SHANGHAI, Dec 21 (SMM)—Overall supply of copper under long-term contracts for next year has declined compared with last year, and the proportion of orders adopting floating pricing has increased significantly.
Market participants began long-term contract negotiations in early November. Traders quoted at $78-80/mt for the two high-quality brands and around $75/mt for mainstream pyro-copper in the wake of the benchmark of $88/mt finalised by Codelco. However, most of the offers from buyers stood below $70/mt, leading to a gridlock in trades.
The overall import market was subdued in 2020. Imports saw a lack of opportunities with the exception of Q2 when the import window opened for an extended period. The recovery of domestic demand accelerated in Q2, while supply was tight. Brisk trades pushed up Yangshan copper premiums to the highest since October 2018. However, the SHFE/LME copper price ratio fell as weaker domestic consumption combined with large volumes of copper scrap supply driven by high copper prices lowered copper prices in China. In addition, liquidities also decreased. As such, Yangshan copper premiums fell below $50/mt. As of December 17, the average SMM Yangshan copper premium stood at $71.19/mt under warrants, and at $62.82/mt under bill of lading. The average Yangshan copper premium for high-quality copper stood at $69.92/mt, well below the $88/mt benchmark quoted by Codelco.
The market is also bearish over the import market in 2021. Overseas manufacturing has been affected by COVID-19, improving demand in China. As overseas manufacturing is gradually recovering after COVID-19, domestic demand is likely to weaken in 2021. On top of that, the implementation of new regulations on secondary copper (brass) imports will further depress demand for non-standard, non-registered and some registered hydro-copper brands. The weak market performance, together with expectations of weaker demand for imported copper have hampered signing of long-term contracts for next year.

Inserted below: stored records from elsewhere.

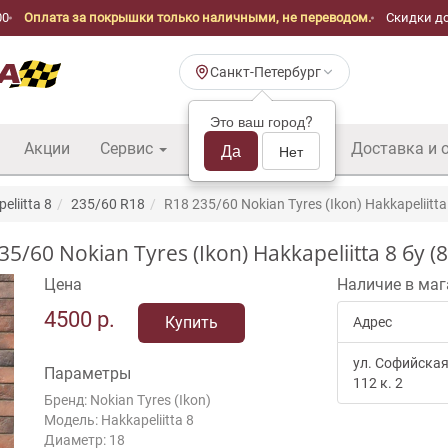
00
Оплата за покрышки только наличными, не переводом.
Скидки до
Санкт-Петербург
Это ваш город?
Акции
Сервис
Шины б/у оптом
Да
Доставка и 
Нет
eliitta 8
235/60 R18
R18 235/60 Nokian Tyres (Ikon) Hakkapeliitta
0 Nokian Tyres (Ikon) Hakkapeliitta 8 бу (
Цена
Наличие в маг
4500
р.
Купить
Адрес
ул. Софийская
Параметры
112 к. 2
Бренд: Nokian Tyres (Ikon)
Модель: Hakkapeliitta 8
Диаметр: 18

Codelco insisted on an offer of $88/mt for the two high-quality brands. Some traders reached deals to ensure the stability of supply and maintain trades contacts, but trading volumes were limited. Japanese and South Korean smelters and domestic traders signed long-term contracts with import premiums of $70-75/mt, and the prices with downstream buyers are slightly lower. The acceptance of ISA and OLYDA brands in China has decreased due to China-Australia trade issues, increasing difficulties for Glencore and BHP in signing long-term contracts. Long-term contracts of non-registered A-grade copper imports were signed with discounts of $20/mt.